The German newspaper reported in an advance before publication that if necessary Germany and France were ready to join a number of countries in agreeing to tough budget discipline.
The report, which echoed a Reuters report on Friday from Brussels, quoted German government sources as saying that the crisis fighting plan could possibly be announced by Merkel and Sarkozy in the coming week.
The report said that because it would take too long to change existing European Union treaties, eurozone countries should avoid such delays be agreeing to a new Stability Pact among themselves - possibly implemented at the start of 2012.

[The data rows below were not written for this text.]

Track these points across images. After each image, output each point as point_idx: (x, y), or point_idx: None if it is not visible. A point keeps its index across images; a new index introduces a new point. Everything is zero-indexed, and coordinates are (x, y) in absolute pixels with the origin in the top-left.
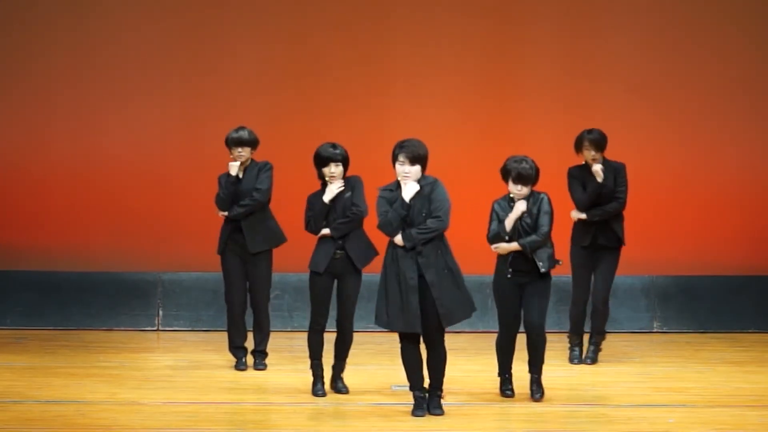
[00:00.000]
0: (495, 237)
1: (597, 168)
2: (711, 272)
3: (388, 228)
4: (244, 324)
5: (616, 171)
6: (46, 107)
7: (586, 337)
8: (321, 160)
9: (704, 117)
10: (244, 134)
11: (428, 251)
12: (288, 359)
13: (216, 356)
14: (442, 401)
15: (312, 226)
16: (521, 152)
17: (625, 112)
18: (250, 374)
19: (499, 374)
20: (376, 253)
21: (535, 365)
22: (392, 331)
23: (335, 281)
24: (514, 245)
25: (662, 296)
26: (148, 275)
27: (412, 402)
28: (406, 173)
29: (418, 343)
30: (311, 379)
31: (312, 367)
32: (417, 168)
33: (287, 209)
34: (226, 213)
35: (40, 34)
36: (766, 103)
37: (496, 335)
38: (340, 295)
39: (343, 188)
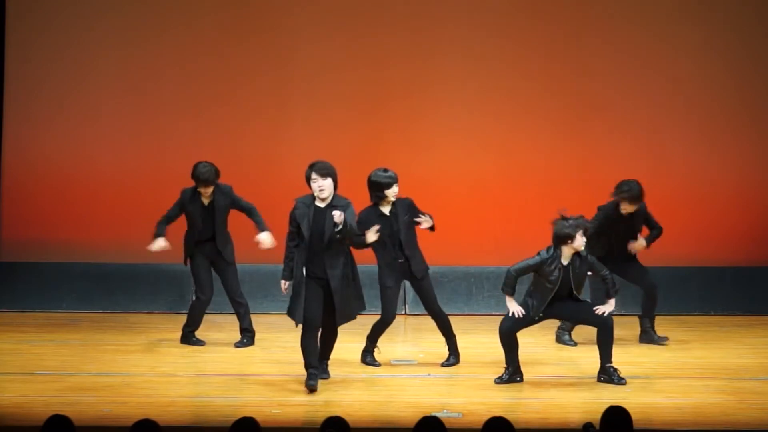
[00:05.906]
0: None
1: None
2: (662, 263)
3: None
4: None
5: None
6: (93, 126)
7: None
8: (381, 186)
9: (656, 128)
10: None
11: (335, 263)
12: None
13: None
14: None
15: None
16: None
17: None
18: (282, 350)
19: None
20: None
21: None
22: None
23: (404, 282)
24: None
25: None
26: (183, 266)
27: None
28: (321, 187)
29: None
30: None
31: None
32: (329, 181)
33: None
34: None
35: (89, 65)
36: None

It could be similar to the Schengen Agreement that allows for uninhibited cross border travel for citizens in countries that take part. Among the countries in the Stability Pact there would be a treaty spelling out strict deficit rules and control rights for national budgets.
The European Central Bank (ECB) should also emerge more as a crisis fighter in the eurozone. The ECB is independent and governments cannot tell it what to do. But the expectations on the ECB are clear, Welt am Sonntag wrote.
"Based upon these measures, there should be a majority within the ECB for a stronger intervention in capital markets," Welt am Sonntag said. It quoted a central banker as saying: "If the politicians can agree to a comprehensive step, the ECB will jump in and help."
In Brussels on Friday, eurozone officials said a push by eurozone countries toward very close fiscal integration could give the ECB the necessary room for maneuver to scale up eurozone bond purchases and stabilize markets.
The ECB, which cannot directly finance governments, has been buying Italian and Spanish bonds on the secondary market since August to try to keep down borrowing costs for the eurozone's third and fourth largest economies and contain the spreading of Europe's sovereign debt problem.